◆ TASK OBJECTIVE:
Format the lines from the one containing "like **6:05** reads out well for me." through the one containing "The time is **1:50**" as a JSON list of strings, one string per line. Skip blank lines and omit the pictures.

◆ MATERIAL FOR THE TASK:

━━━━━━━━━━━━━━━━

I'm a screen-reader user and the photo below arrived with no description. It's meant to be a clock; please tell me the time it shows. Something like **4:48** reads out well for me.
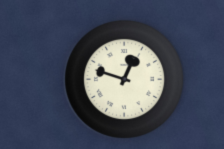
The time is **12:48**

━━━━━━━━━━━━━━━━

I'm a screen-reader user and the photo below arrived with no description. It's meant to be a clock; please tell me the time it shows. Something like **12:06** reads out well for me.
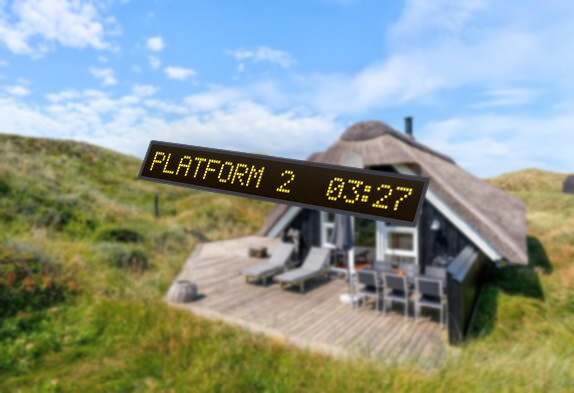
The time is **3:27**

━━━━━━━━━━━━━━━━

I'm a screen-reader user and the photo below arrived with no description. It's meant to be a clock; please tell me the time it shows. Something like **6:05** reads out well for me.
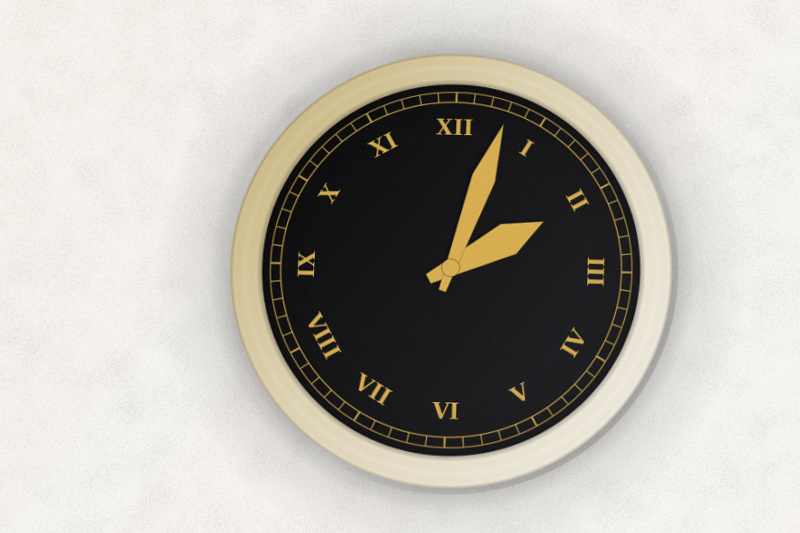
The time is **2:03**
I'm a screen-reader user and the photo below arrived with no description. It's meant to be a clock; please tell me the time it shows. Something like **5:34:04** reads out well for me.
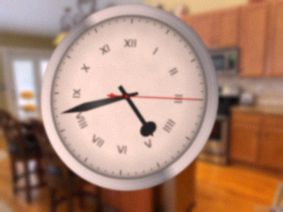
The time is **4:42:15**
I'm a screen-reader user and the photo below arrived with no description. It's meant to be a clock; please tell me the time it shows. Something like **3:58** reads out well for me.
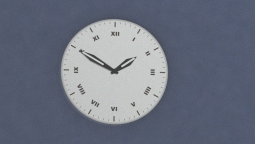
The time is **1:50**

━━━━━━━━━━━━━━━━

◆ FINISHED TASK:
[
  "I'm a screen-reader user and the photo below arrived with no description. It's meant to be a clock; please tell me the time it shows. Something like **6:05** reads out well for me.",
  "The time is **2:03**",
  "I'm a screen-reader user and the photo below arrived with no description. It's meant to be a clock; please tell me the time it shows. Something like **5:34:04** reads out well for me.",
  "The time is **4:42:15**",
  "I'm a screen-reader user and the photo below arrived with no description. It's meant to be a clock; please tell me the time it shows. Something like **3:58** reads out well for me.",
  "The time is **1:50**"
]